Dependence of Response of a C3H Mammary Carcinoma to Fractionated Irradiation on Fractionation Number and Intertreatment Interval

Abstract

A C3H mouse mammary carcinoma (8-mm isotransplants growing in the leg, volume-doubling time of 2.5 days, median cell cycle time of 12 h) was used to investigate the relationships between total radiation dose required to achieve tumor control (TCD50) and: number of equal dose fractions (.nu.), time between fractions (ti), dose per fraction (Di) and total time of treatment (T). Radiation was administered under conditions of: acute local hypoxia produced by clamping; normal air breathing; respiration of 100% O2 at 30 psi. Assays were performed for: .nu. values of 1, 2, 5, 10 and 20, and ti values of 1, 2, 3 or 5 days. Radiation was given in 2 or 3 fractions per day with 4 h between treatments. Under hypoxic conditions and daily irradiations, TCD50 and .nu. could be related by a power law with an exponent of 0.27 over the range of .nu. from 1-10. With aerobic or hyperbaric O2 conditions, the relationships were more complex due to interaction between reoxygenation, repair and repopulation.
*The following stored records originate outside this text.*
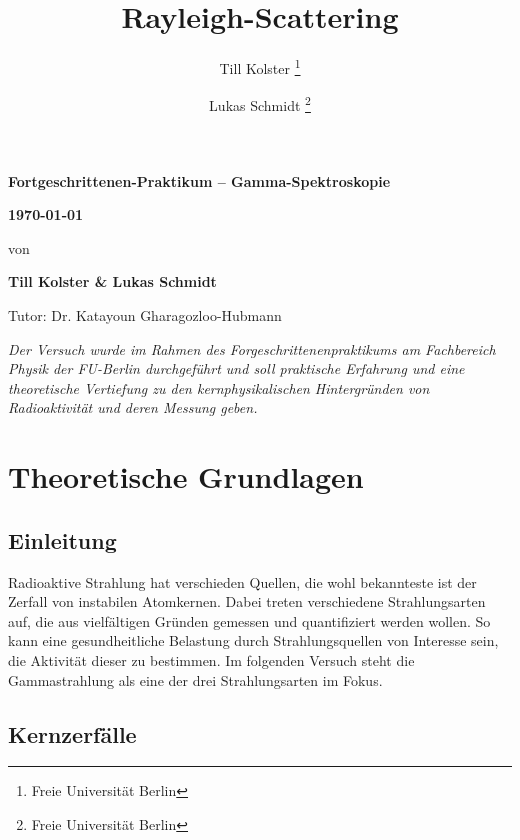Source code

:\documentclass[
	parskip=half,10pt,
	numbers= noenddot, %
	toc=flat, %
	oneside,
	twocolumn,
	]{scrartcl}
\title {Rayleigh-Scattering}
\author {Till Kolster \thanks{Freie Universität Berlin} \and Lukas Schmidt \thanks{Freie Universität Berlin}}
\begin{document}
\begin{titlepage}

\vspace*{-2cm}

\vspace{6cm}
\begin{center}
\huge \bfseries
Fortgeschrittenen-Praktikum -- Gamma-Spektroskopie

\vspace{0.5cm}
\large \bfseries
\today

\vspace{1.5cm}

\large\normalfont von

\bigskip
\textbf{Till Kolster \& Lukas Schmidt}

\bigskip
Tutor: Dr. Katayoun Gharagozloo-Hubmann

\vspace{3cm}

\parbox{0.8\linewidth}{%
\textit{Der Versuch wurde im Rahmen des Forgeschrittenenpraktikums am Fachbereich Physik der FU-Berlin durchgeführt und soll praktische Erfahrung und eine 
theoretische Vertiefung zu den kernphysikalischen Hintergründen von Radioaktivität und deren Messung geben.}}


\end{center}
\end{titlepage}


\section{Theoretische Grundlagen}

\subsection{Einleitung}

Radioaktive Strahlung hat verschieden Quellen, die wohl bekannteste ist der Zerfall von instabilen Atomkernen. Dabei treten verschiedene Strahlungsarten auf, 
die aus vielfältigen Gründen gemessen und quantifiziert werden wollen. So kann eine gesundheitliche Belastung durch Strahlungsquellen von Interesse sein, die 
Aktivität dieser zu bestimmen. Im folgenden Versuch steht die Gammastrahlung als eine der drei Strahlungsarten im Fokus.  

\subsection{Kernzerfälle}
\end{document}
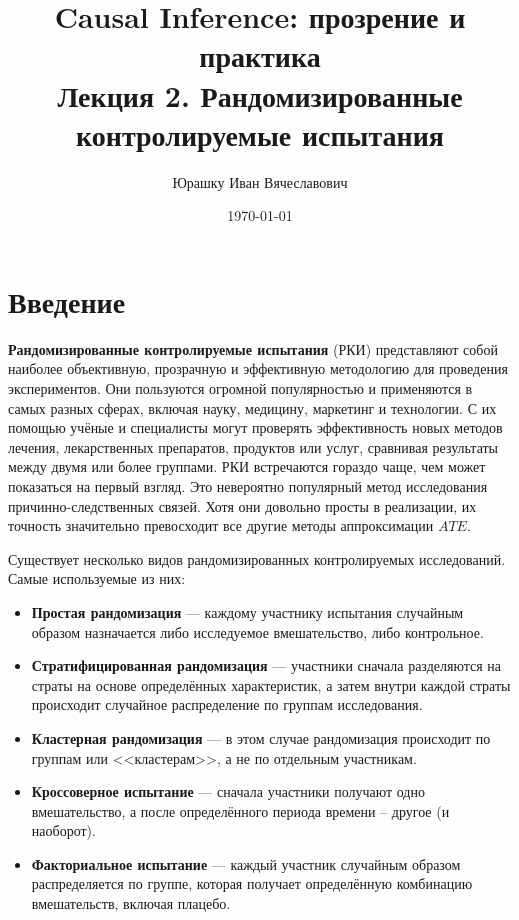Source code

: 

\newcommand{\coursename}{Causal Inference: прозрение и практика}
\title{
    \textbf{\coursename}\\
    Лекция 2. Рандомизированные контролируемые испытания
}
\author{Юрашку Иван Вячеславович}
\date{\today}



    \maketitle

    \section*{Введение}

    \textbf{Рандомизированные контролируемые испытания} (РКИ) представляют собой наиболее объективную, прозрачную и эффективную методологию для проведения экспериментов.
    Они пользуются огромной популярностью и применяются в самых разных сферах, включая науку, медицину, маркетинг и технологии.
    С их помощью учёные и специалисты могут проверять эффективность новых методов лечения, лекарственных препаратов, продуктов или услуг, сравнивая результаты между двумя или более группами.
    РКИ встречаются гораздо чаще, чем может показаться на первый взгляд.
    Это невероятно популярный метод исследования причинно-следственных связей.
    Хотя они довольно просты в реализации, их точность значительно превосходит все другие методы аппроксимации $ATE$.


    Существует несколько видов рандомизированных контролируемых исследований.
    Самые используемые из них:

    \begin{itemize}
        \item \textbf{Простая рандомизация} --- каждому участнику испытания случайным образом назначается либо исследуемое вмешательство, либо контрольное.
        \item \textbf{Стратифицированная рандомизация} --- участники сначала разделяются на страты на основе определённых характеристик, а затем внутри каждой страты происходит случайное распределение по группам исследования.
        \item \textbf{Кластерная рандомизация} --- в этом случае рандомизация происходит по группам или <<кластерам>>, а не по отдельным участникам.
        \item \textbf{Кроссоверное испытание} --- сначала участники получают одно вмешательство, а после определённого периода времени -- другое (и наоборот).
        \item \textbf{Факториальное испытание} --- каждый участник случайным образом распределяется по группе, которая получает определённую комбинацию вмешательств, включая плацебо.
    \end{itemize}

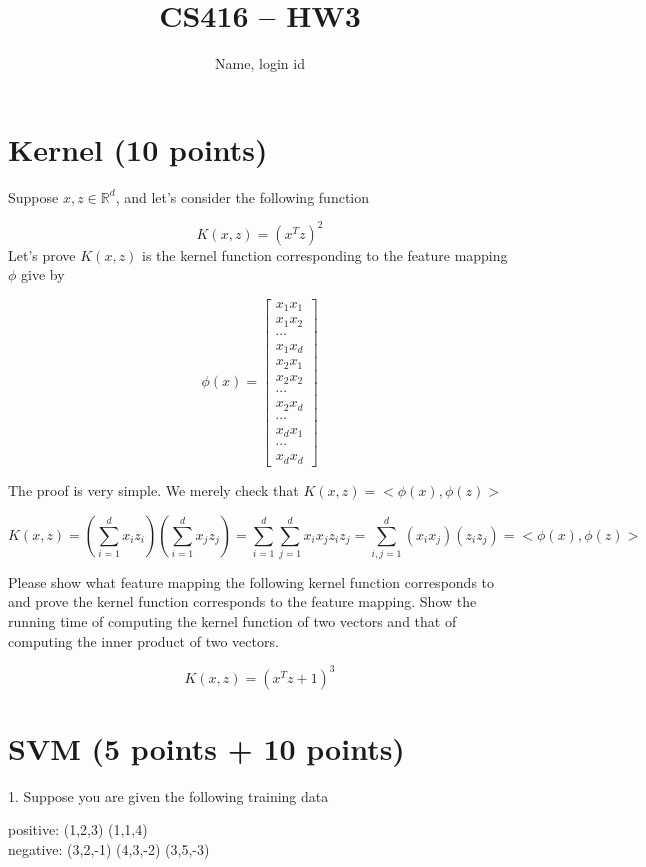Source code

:\documentclass{article}
\title{CS416 -- HW3}
\author{Name, login id}
\date{}
\begin{document}
\maketitle

\section{Kernel (10 points)}
Suppose $x,z\in \mathbb{R}^d$, and let's consider the following function

$$K(x,z)=(x^T z)^2
$$
Let's prove $K(x,z)$ is the kernel function corresponding to the feature mapping $\phi$ give by 

$$
\phi(x)=
\begin{bmatrix}
x_1x_1\\
x_1x_2\\
\cdots\\
x_1x_d\\
x_2x_1\\
x_2x_2\\
\cdots\\
x_2x_d\\
\cdots\\
x_dx_1\\
\cdots\\
x_dx_d
\end{bmatrix}
$$

The proof is very simple. We merely check that $K(x,z)=<\phi(x), \phi(z)>$

$$
K(x,z) = (\sum^d_{i=1}x_i z_i) (\sum^d_{i=1}x_j z_j)
=\sum^d_{i=1}\sum^d_{j=1}x_ix_jz_iz_j=\sum^d_{i,j=1} (x_ix_j)(z_iz_j)=<\phi(x), \phi(z)>
$$

Please show what feature mapping the  following kernel function corresponds to and prove the kernel function corresponds to the feature mapping. Show the running time of computing the kernel function of two vectors and that of computing the inner product of two vectors.  

$$
K(x,z)=(x^T z+1)^3
$$


\section{SVM (5 points + 10 points)}

1. Suppose you are given the following training data 

positive: (1,2,3) (1,1,4) \\
negative: (3,2,-1) (4,3,-2) (3,5,-3)
\end{document}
Repair of radiation damage was demonstrated for acutely and chronically hypoxic tumor cells, although severely and chronically hypoxic cells appeared to be less capable of such repair. Reoxygenation was a major factor determining response to fractionated irradiation under normal conditions, occurring rapidly and extensively. In the assays using .nu. = 10, reoxygenation was as complete for radiations given 3 times/day as for treatment using t1 of 1-2 days. Respiration of O2 at 30 psi improved results of treatment for all fractionation schedules studied. Proliferation of surviving cells between treatments given under clamp conditions caused TCD50 to increase sharply with prolongation of total overall time of treatment beyond 9 days. A precise evaluation of the extent of tumor cell proliferation during the course of irradiation under aerobic or hyperbaric conditions was not possible because the relative roles of concurrent reoxygenation and redistribution could not be quantified.